── PROVIDED MATERIAL

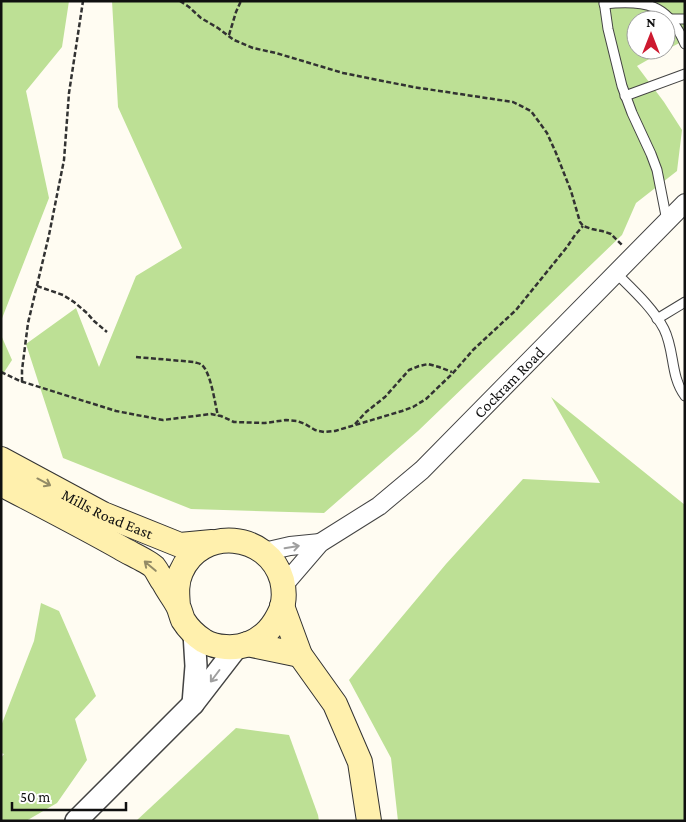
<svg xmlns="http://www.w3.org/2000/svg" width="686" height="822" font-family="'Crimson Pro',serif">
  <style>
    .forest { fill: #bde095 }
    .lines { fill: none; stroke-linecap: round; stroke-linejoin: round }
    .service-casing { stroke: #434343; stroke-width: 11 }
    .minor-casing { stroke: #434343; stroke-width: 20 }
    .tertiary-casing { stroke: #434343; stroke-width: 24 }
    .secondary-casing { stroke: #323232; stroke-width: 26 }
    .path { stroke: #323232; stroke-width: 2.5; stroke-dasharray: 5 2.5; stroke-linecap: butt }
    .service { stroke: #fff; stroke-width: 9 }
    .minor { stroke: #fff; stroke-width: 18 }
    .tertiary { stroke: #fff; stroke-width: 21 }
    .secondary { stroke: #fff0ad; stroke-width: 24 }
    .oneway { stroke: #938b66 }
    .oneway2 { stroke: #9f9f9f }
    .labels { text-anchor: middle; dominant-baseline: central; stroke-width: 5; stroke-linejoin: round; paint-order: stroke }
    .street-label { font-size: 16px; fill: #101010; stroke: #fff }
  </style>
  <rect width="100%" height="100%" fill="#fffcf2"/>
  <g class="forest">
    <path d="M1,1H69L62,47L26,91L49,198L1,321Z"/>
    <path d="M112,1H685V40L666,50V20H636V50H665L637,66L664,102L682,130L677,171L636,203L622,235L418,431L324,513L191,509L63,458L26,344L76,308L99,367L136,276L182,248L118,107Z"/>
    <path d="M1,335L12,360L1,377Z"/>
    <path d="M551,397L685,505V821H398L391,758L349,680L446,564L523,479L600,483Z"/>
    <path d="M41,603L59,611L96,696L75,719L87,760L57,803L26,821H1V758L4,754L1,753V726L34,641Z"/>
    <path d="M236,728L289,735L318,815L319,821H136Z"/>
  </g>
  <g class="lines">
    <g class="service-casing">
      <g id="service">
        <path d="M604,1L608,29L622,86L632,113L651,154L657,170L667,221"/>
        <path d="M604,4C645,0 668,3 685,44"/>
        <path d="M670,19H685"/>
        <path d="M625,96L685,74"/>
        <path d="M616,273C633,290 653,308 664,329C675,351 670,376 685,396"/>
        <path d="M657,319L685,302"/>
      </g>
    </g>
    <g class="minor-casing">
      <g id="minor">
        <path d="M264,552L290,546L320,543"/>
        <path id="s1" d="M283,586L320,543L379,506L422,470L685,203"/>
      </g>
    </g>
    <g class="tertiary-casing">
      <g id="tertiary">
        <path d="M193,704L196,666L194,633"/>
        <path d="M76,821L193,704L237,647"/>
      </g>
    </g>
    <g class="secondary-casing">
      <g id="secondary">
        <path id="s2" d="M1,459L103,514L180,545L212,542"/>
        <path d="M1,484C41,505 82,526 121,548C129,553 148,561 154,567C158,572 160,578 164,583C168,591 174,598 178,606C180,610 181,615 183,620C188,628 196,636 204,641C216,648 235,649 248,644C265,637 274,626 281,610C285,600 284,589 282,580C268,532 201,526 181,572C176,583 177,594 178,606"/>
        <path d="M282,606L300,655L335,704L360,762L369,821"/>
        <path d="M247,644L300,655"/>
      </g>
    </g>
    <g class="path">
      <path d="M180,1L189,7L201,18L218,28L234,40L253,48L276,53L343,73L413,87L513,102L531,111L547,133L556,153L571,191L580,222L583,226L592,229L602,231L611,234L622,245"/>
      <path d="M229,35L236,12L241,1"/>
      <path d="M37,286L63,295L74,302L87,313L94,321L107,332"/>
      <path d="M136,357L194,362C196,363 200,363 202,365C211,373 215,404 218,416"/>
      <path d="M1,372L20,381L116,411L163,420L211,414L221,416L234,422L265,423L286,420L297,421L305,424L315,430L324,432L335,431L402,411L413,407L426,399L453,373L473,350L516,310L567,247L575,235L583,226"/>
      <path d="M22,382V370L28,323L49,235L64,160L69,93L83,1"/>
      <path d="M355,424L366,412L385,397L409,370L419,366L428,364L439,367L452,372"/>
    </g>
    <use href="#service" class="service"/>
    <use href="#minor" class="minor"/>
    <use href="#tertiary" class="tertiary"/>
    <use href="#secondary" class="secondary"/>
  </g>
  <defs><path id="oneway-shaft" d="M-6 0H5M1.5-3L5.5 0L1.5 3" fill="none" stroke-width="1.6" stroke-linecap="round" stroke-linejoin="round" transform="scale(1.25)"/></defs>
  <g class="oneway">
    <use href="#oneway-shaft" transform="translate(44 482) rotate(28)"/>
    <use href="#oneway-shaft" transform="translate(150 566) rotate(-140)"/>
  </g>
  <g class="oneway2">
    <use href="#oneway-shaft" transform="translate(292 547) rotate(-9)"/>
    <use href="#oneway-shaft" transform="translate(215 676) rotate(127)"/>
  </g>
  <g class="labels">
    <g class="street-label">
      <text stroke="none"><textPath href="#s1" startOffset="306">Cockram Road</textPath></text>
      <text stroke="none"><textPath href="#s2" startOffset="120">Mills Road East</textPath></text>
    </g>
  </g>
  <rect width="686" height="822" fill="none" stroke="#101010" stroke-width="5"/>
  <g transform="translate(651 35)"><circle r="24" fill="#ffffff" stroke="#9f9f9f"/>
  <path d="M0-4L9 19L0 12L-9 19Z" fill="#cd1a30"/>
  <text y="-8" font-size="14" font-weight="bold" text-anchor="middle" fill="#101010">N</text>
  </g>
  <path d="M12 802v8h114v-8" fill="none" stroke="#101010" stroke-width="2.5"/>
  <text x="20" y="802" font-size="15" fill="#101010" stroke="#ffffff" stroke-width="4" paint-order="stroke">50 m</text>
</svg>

────
── PROVIDED MATERIAL

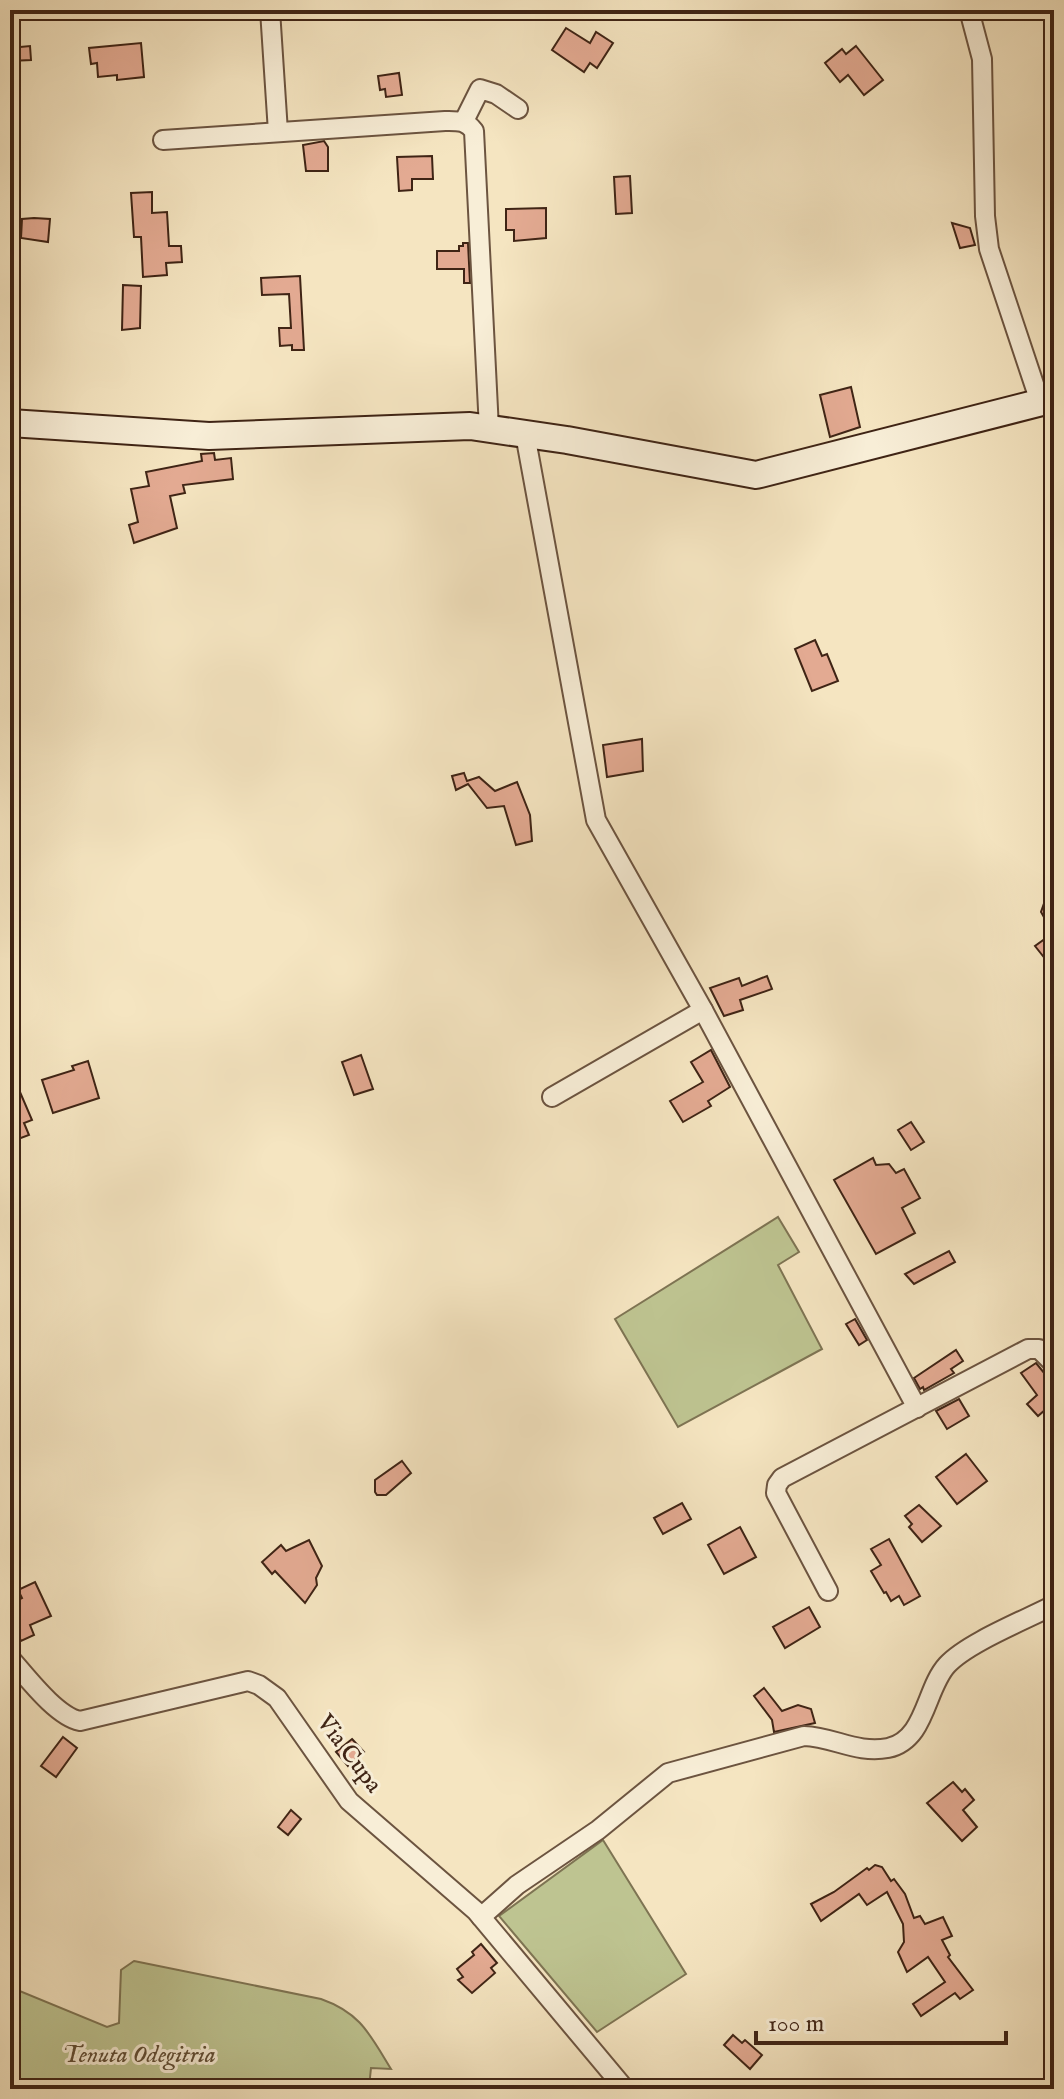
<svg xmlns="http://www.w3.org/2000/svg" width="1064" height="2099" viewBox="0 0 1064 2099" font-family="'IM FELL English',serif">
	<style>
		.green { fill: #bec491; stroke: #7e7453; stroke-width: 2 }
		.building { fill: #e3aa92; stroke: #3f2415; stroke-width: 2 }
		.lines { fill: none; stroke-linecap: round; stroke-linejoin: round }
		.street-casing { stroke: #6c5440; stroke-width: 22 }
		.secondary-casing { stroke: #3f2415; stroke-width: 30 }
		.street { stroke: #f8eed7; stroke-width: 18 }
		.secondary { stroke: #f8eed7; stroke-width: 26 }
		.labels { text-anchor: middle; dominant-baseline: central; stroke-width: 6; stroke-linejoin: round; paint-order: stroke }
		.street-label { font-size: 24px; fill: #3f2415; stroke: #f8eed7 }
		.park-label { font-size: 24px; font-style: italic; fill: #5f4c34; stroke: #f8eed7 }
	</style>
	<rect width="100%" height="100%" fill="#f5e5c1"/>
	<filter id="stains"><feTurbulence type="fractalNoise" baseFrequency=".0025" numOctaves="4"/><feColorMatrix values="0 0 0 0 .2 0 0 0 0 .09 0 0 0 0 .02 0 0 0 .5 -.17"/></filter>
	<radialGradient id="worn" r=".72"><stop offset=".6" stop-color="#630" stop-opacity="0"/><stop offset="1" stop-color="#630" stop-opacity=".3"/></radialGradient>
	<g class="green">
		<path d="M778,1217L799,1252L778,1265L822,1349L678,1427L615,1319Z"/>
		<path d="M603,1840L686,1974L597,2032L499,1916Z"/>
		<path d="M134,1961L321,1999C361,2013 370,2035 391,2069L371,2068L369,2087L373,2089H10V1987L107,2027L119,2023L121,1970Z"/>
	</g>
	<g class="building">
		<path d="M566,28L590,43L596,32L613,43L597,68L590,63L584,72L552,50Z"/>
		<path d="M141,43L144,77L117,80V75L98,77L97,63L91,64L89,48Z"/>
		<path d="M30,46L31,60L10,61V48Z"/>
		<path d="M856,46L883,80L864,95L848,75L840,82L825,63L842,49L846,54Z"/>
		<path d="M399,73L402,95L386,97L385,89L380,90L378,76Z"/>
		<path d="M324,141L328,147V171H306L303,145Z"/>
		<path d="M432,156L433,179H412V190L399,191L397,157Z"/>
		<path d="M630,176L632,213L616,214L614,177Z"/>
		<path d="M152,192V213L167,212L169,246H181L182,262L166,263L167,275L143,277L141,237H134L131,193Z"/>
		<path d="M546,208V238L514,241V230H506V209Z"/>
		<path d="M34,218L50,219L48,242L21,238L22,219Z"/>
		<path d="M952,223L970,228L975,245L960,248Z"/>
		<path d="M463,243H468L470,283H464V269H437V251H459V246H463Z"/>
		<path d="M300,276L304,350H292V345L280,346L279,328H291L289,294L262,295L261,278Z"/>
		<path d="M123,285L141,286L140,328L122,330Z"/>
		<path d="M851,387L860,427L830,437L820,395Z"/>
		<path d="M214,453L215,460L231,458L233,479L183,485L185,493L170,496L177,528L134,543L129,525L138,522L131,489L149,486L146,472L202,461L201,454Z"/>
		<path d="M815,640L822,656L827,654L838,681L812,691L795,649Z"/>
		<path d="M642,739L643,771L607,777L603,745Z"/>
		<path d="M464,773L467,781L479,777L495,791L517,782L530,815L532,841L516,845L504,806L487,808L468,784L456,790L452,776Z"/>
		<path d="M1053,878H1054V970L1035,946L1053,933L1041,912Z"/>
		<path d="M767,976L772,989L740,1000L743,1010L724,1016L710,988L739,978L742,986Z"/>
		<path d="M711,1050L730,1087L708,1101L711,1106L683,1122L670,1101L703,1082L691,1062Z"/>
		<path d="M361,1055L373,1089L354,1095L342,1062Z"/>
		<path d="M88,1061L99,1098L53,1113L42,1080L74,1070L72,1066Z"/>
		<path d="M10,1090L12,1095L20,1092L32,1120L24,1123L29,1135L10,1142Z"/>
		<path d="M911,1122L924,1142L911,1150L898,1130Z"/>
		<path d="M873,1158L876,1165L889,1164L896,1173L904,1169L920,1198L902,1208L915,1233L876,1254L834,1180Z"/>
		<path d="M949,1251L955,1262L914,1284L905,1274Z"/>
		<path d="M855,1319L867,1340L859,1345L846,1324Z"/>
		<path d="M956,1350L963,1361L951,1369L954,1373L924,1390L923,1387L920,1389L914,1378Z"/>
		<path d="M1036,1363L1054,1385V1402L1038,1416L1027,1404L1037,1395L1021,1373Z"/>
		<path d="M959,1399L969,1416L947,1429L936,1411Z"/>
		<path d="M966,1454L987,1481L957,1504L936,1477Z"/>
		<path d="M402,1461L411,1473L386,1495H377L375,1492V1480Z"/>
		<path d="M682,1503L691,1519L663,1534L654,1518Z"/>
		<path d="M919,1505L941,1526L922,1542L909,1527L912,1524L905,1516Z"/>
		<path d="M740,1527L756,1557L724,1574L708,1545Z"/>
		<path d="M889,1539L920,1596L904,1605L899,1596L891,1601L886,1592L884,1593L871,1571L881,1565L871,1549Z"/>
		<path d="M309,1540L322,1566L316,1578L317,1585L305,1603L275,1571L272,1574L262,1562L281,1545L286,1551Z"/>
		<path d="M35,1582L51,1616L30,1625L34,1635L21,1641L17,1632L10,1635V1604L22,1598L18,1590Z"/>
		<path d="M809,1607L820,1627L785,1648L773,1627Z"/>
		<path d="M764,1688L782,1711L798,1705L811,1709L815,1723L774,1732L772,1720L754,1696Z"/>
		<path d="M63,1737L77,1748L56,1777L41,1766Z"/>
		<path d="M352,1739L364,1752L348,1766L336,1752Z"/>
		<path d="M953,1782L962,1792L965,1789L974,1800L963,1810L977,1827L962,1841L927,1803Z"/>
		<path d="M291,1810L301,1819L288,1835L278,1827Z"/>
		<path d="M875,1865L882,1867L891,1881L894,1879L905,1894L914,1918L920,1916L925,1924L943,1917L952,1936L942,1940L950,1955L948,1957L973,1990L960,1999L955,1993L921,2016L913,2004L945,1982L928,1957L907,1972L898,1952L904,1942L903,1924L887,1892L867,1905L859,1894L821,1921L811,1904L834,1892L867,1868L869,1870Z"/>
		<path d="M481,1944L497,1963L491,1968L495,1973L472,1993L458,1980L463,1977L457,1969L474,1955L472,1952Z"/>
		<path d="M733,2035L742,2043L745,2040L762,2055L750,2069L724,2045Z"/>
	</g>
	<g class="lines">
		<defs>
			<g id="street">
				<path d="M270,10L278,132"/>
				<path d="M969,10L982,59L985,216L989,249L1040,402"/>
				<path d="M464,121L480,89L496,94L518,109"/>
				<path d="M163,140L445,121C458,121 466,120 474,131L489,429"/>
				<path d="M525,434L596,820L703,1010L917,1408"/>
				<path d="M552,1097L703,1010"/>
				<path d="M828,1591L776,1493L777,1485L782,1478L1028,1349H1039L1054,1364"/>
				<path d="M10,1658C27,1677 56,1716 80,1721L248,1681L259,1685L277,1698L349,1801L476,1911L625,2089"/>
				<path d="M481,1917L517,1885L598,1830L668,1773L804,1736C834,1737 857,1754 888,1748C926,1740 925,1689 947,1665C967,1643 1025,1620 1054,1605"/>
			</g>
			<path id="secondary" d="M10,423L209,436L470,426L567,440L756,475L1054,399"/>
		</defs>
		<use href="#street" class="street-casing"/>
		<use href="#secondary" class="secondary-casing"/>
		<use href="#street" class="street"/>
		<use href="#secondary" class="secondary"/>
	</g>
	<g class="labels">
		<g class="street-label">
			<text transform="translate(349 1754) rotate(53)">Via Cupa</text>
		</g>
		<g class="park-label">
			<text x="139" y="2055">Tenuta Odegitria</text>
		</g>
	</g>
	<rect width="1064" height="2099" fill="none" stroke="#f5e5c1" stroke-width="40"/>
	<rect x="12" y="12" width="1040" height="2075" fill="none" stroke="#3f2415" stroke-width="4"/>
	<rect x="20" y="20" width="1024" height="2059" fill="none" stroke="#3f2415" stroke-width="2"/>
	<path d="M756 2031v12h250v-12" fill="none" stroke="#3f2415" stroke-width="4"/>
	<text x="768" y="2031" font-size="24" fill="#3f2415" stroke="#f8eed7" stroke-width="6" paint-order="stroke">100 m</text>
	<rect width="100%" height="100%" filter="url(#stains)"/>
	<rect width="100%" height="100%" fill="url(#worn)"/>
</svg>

────

■ **PROBLEM DETAILS**
Every line of the listing that holds the word "worn" is to be found and copied.

■ **SOLUTION TO THIS EXERCISE**
	<radialGradient id="worn" r=".72"><stop offset=".6" stop-color="#630" stop-opacity="0"/><stop offset="1" stop-color="#630" stop-opacity=".3"/></radialGradient>
	<rect width="100%" height="100%" fill="url(#worn)"/>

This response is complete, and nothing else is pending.